LEAVENWORTH, Kan. -- It's been more than 70 years since the Battle of Iwo Jima, and on Friday in Leavenworth, people came out to thank those who laid their lives on the line.
"We don't give up, and I've never given up in life, and the Marines taught me that a long time ago," Iwo Jima veteran Jerry Ingram said.
He was just 15 years old when he lied about his age and went to war.
"I lied about my age then, and I haven't quit lying since," Ingram said. "No one could have imagined how the savage battle for Iwo Jima, how savage it would become after the first waves landed."
Ingram remembers the difficult moments he faced on the island in the Pacific.
"Like any battle, its kill or be killed. War is not nice. There's nothing nice about war at all," Ingram said. "Every battle you never expected to survive, and the more battles I went through in the Pacific the less chances I thought I'd have of coming home."
"The raising of the flag over Mount Suribachi on the 23rd of February would also become an iconic symbol for America, for their resolve, and it would come to epitomize the fighting spirit of the United States Marine," keynote speaker Marine Corps Col. Steve Lewallen said.

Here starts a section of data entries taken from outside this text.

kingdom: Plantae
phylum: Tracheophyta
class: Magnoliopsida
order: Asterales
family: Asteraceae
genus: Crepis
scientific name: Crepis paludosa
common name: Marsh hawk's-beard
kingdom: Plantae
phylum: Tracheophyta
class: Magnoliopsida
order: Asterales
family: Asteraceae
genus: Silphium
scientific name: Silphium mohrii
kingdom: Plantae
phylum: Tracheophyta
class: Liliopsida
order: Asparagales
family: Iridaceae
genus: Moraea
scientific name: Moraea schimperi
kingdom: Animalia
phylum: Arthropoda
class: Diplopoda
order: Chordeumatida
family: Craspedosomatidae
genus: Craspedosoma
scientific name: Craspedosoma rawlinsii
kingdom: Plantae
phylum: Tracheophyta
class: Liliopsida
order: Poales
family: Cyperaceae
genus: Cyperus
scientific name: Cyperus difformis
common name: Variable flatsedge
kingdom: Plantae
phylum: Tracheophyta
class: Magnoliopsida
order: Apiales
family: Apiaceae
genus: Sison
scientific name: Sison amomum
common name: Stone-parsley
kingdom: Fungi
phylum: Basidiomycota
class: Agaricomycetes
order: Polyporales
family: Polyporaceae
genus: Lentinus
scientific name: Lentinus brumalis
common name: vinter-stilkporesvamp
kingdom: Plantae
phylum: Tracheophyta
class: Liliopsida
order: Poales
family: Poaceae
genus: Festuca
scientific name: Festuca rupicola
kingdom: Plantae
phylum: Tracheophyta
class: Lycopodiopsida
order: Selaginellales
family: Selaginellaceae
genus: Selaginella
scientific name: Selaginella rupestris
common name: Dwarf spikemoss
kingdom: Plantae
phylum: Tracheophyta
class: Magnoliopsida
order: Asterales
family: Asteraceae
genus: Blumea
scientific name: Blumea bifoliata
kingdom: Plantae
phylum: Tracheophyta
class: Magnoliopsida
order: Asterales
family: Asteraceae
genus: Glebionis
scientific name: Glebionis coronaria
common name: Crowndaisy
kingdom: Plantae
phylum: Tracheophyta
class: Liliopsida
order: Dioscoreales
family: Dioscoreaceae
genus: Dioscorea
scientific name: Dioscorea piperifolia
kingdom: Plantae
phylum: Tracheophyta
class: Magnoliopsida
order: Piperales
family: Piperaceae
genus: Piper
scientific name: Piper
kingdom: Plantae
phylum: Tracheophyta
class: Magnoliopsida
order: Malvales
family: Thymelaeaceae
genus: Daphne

Ingram wrote a poem to honor his friends he lost during battle:
"Our flag flew, our flag flew, on the hill called Mount Suribachi.
As we overcame the enemy we knew, we knew.
You'd see freedom become victorious, and it was - you see."
At 90 years old, Ingram visits Leavenworth National Cemetery each year to honor his brothers and sisters lost years ago.
"The only time I cried in all the years I was in battle is when I walked over to the cemetery at Iwo Jima and saw those thousands and thousands of crosses," Ingram said. "It's very very emotional. You don't forget, and as Americans we must never forget that our freedoms aren't free. We had to sacrifice and pay the price for our liberty."
George Westbrook, a 20 year Army veteran who came to recognize Ingram's bravery, certainly hasn't forgotten.
"Its an honor and a privilege to be able to stand up here with these people," Westbrook said. "We call them brothers and sisters because that`s what they are. They're brothers and sisters to us."
More than anything, Ingram said, it's important for people to remember what happened on Mount Suribachi for years to come.
"I think that's the only reason I'm here," he said. "I'm firmly convinced that God's left me here so I can share my experience that with faith and belief in our country you can face anything."
The battle of Iwo Jima went from Feb. 19 to March 26 in 1945. About 6,800 servicemen died, and nearly 25,000 were wounded. One in three in the battle were killed or wounded, and the Medal of Honor was awarded to 22 Marines and 5 Navy servicemen.